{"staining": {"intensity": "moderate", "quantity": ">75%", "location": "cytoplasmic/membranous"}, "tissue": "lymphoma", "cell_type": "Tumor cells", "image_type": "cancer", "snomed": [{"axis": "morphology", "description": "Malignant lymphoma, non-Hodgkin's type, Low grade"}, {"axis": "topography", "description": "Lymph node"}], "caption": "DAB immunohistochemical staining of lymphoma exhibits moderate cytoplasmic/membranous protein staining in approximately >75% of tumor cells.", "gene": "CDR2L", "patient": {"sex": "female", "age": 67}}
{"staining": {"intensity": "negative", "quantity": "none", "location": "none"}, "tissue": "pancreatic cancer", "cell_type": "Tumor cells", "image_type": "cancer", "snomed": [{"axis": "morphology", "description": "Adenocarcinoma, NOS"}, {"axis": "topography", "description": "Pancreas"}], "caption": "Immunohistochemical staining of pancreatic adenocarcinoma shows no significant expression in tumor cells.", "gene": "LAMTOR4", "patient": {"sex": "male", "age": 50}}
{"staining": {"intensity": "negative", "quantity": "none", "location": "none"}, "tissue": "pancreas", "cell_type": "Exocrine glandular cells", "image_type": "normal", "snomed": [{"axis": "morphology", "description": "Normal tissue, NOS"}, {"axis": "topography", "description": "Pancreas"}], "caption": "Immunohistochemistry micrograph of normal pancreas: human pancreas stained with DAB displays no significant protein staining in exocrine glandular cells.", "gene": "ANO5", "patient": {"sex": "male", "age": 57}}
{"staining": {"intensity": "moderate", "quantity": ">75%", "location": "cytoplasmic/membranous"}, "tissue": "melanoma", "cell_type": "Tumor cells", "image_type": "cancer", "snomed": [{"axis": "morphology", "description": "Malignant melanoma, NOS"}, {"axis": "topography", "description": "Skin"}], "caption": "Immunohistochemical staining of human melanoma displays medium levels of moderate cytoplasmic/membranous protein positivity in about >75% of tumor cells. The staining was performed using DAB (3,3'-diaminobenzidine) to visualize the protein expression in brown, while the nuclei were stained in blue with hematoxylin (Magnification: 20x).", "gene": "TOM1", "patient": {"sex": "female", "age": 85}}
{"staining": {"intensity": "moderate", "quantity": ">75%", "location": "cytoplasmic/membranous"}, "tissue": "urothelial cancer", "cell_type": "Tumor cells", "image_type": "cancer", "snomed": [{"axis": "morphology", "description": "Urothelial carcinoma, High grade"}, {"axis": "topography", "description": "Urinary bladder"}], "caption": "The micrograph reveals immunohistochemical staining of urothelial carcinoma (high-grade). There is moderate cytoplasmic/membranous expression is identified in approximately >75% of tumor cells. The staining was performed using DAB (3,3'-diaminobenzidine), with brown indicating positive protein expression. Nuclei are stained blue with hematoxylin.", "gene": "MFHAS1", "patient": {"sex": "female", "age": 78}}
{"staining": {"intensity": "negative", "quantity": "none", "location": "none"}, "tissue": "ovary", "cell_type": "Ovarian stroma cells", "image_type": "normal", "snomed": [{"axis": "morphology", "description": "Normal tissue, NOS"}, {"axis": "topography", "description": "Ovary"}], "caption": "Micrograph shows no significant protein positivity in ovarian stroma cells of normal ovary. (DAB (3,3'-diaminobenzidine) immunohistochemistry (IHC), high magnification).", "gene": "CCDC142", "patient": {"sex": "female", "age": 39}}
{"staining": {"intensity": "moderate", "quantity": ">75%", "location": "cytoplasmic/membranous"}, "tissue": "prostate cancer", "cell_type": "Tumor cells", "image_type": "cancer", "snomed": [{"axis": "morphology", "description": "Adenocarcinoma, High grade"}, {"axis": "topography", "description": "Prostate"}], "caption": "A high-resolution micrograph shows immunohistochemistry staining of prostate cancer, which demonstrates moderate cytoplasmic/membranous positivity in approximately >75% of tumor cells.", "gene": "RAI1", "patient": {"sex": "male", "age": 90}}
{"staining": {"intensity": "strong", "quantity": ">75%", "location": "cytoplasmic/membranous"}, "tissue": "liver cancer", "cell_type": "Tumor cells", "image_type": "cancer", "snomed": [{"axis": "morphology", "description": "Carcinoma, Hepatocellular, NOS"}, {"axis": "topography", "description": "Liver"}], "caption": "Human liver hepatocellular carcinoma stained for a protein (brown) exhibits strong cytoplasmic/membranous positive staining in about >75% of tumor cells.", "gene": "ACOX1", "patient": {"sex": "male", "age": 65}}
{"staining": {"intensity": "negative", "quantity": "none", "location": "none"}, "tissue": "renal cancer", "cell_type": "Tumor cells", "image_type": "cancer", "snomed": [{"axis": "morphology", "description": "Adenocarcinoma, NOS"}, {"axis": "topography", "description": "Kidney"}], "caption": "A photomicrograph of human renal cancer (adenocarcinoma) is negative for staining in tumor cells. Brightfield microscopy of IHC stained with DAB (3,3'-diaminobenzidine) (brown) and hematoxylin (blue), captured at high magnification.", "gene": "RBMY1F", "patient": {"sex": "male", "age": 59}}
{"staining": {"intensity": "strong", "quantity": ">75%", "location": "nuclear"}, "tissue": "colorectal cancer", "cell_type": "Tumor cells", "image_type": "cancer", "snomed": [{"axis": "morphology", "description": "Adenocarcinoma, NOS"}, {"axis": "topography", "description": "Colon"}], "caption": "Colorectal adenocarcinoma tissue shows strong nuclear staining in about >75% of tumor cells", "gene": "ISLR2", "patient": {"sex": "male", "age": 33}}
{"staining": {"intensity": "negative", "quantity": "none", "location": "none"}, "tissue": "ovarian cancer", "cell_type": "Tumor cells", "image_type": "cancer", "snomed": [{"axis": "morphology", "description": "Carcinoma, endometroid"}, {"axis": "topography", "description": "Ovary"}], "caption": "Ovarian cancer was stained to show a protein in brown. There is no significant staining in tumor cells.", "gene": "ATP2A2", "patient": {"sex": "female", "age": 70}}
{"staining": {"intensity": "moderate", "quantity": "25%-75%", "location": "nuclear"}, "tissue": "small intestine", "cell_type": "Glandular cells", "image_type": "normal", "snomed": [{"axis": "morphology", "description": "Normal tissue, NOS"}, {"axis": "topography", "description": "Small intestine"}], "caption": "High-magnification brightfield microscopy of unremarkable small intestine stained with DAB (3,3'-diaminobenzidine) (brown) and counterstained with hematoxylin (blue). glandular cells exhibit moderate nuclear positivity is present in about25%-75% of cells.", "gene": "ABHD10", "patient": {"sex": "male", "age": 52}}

▶ **Instructions to follow**: Please transcribe the data shown above in full, exactly as it stands.

▶ **Output of the exercise**:
{"staining": {"intensity": "moderate", "quantity": ">75%", "location": "cytoplasmic/membranous"}, "tissue": "lymphoma", "cell_type": "Tumor cells", "image_type": "cancer", "snomed": [{"axis": "morphology", "description": "Malignant lymphoma, non-Hodgkin's type, Low grade"}, {"axis": "topography", "description": "Lymph node"}], "caption": "DAB immunohistochemical staining of lymphoma exhibits moderate cytoplasmic/membranous protein staining in approximately >75% of tumor cells.", "gene": "CDR2L", "patient": {"sex": "female", "age": 67}}
{"staining": {"intensity": "negative", "quantity": "none", "location": "none"}, "tissue": "pancreatic cancer", "cell_type": "Tumor cells", "image_type": "cancer", "snomed": [{"axis": "morphology", "description": "Adenocarcinoma, NOS"}, {"axis": "topography", "description": "Pancreas"}], "caption": "Immunohistochemical staining of pancreatic adenocarcinoma shows no significant expression in tumor cells.", "gene": "LAMTOR4", "patient": {"sex": "male", "age": 50}}
{"staining": {"intensity": "negative", "quantity": "none", "location": "none"}, "tissue": "pancreas", "cell_type": "Exocrine glandular cells", "image_type": "normal", "snomed": [{"axis": "morphology", "description": "Normal tissue, NOS"}, {"axis": "topography", "description": "Pancreas"}], "caption": "Immunohistochemistry micrograph of normal pancreas: human pancreas stained with DAB displays no significant protein staining in exocrine glandular cells.", "gene": "ANO5", "patient": {"sex": "male", "age": 57}}
{"staining": {"intensity": "moderate", "quantity": ">75%", "location": "cytoplasmic/membranous"}, "tissue": "melanoma", "cell_type": "Tumor cells", "image_type": "cancer", "snomed": [{"axis": "morphology", "description": "Malignant melanoma, NOS"}, {"axis": "topography", "description": "Skin"}], "caption": "Immunohistochemical staining of human melanoma displays medium levels of moderate cytoplasmic/membranous protein positivity in about >75% of tumor cells. The staining was performed using DAB (3,3'-diaminobenzidine) to visualize the protein expression in brown, while the nuclei were stained in blue with hematoxylin (Magnification: 20x).", "gene": "TOM1", "patient": {"sex": "female", "age": 85}}
{"staining": {"intensity": "moderate", "quantity": ">75%", "location": "cytoplasmic/membranous"}, "tissue": "urothelial cancer", "cell_type": "Tumor cells", "image_type": "cancer", "snomed": [{"axis": "morphology", "description": "Urothelial carcinoma, High grade"}, {"axis": "topography", "description": "Urinary bladder"}], "caption": "The micrograph reveals immunohistochemical staining of urothelial carcinoma (high-grade). There is moderate cytoplasmic/membranous expression is identified in approximately >75% of tumor cells. The staining was performed using DAB (3,3'-diaminobenzidine), with brown indicating positive protein expression. Nuclei are stained blue with hematoxylin.", "gene": "MFHAS1", "patient": {"sex": "female", "age": 78}}
{"staining": {"intensity": "negative", "quantity": "none", "location": "none"}, "tissue": "ovary", "cell_type": "Ovarian stroma cells", "image_type": "normal", "snomed": [{"axis": "morphology", "description": "Normal tissue, NOS"}, {"axis": "topography", "description": "Ovary"}], "caption": "Micrograph shows no significant protein positivity in ovarian stroma cells of normal ovary. (DAB (3,3'-diaminobenzidine) immunohistochemistry (IHC), high magnification).", "gene": "CCDC142", "patient": {"sex": "female", "age": 39}}
{"staining": {"intensity": "moderate", "quantity": ">75%", "location": "cytoplasmic/membranous"}, "tissue": "prostate cancer", "cell_type": "Tumor cells", "image_type": "cancer", "snomed": [{"axis": "morphology", "description": "Adenocarcinoma, High grade"}, {"axis": "topography", "description": "Prostate"}], "caption": "A high-resolution micrograph shows immunohistochemistry staining of prostate cancer, which demonstrates moderate cytoplasmic/membranous positivity in approximately >75% of tumor cells.", "gene": "RAI1", "patient": {"sex": "male", "age": 90}}
{"staining": {"intensity": "strong", "quantity": ">75%", "location": "cytoplasmic/membranous"}, "tissue": "liver cancer", "cell_type": "Tumor cells", "image_type": "cancer", "snomed": [{"axis": "morphology", "description": "Carcinoma, Hepatocellular, NOS"}, {"axis": "topography", "description": "Liver"}], "caption": "Human liver hepatocellular carcinoma stained for a protein (brown) exhibits strong cytoplasmic/membranous positive staining in about >75% of tumor cells.", "gene": "ACOX1", "patient": {"sex": "male", "age": 65}}
{"staining": {"intensity": "negative", "quantity": "none", "location": "none"}, "tissue": "renal cancer", "cell_type": "Tumor cells", "image_type": "cancer", "snomed": [{"axis": "morphology", "description": "Adenocarcinoma, NOS"}, {"axis": "topography", "description": "Kidney"}], "caption": "A photomicrograph of human renal cancer (adenocarcinoma) is negative for staining in tumor cells. Brightfield microscopy of IHC stained with DAB (3,3'-diaminobenzidine) (brown) and hematoxylin (blue), captured at high magnification.", "gene": "RBMY1F", "patient": {"sex": "male", "age": 59}}
{"staining": {"intensity": "strong", "quantity": ">75%", "location": "nuclear"}, "tissue": "colorectal cancer", "cell_type": "Tumor cells", "image_type": "cancer", "snomed": [{"axis": "morphology", "description": "Adenocarcinoma, NOS"}, {"axis": "topography", "description": "Colon"}], "caption": "Colorectal adenocarcinoma tissue shows strong nuclear staining in about >75% of tumor cells", "gene": "ISLR2", "patient": {"sex": "male", "age": 33}}
{"staining": {"intensity": "negative", "quantity": "none", "location": "none"}, "tissue": "ovarian cancer", "cell_type": "Tumor cells", "image_type": "cancer", "snomed": [{"axis": "morphology", "description": "Carcinoma, endometroid"}, {"axis": "topography", "description": "Ovary"}], "caption": "Ovarian cancer was stained to show a protein in brown. There is no significant staining in tumor cells.", "gene": "ATP2A2", "patient": {"sex": "female", "age": 70}}
{"staining": {"intensity": "moderate", "quantity": "25%-75%", "location": "nuclear"}, "tissue": "small intestine", "cell_type": "Glandular cells", "image_type": "normal", "snomed": [{"axis": "morphology", "description": "Normal tissue, NOS"}, {"axis": "topography", "description": "Small intestine"}], "caption": "High-magnification brightfield microscopy of unremarkable small intestine stained with DAB (3,3'-diaminobenzidine) (brown) and counterstained with hematoxylin (blue). glandular cells exhibit moderate nuclear positivity is present in about25%-75% of cells.", "gene": "ABHD10", "patient": {"sex": "male", "age": 52}}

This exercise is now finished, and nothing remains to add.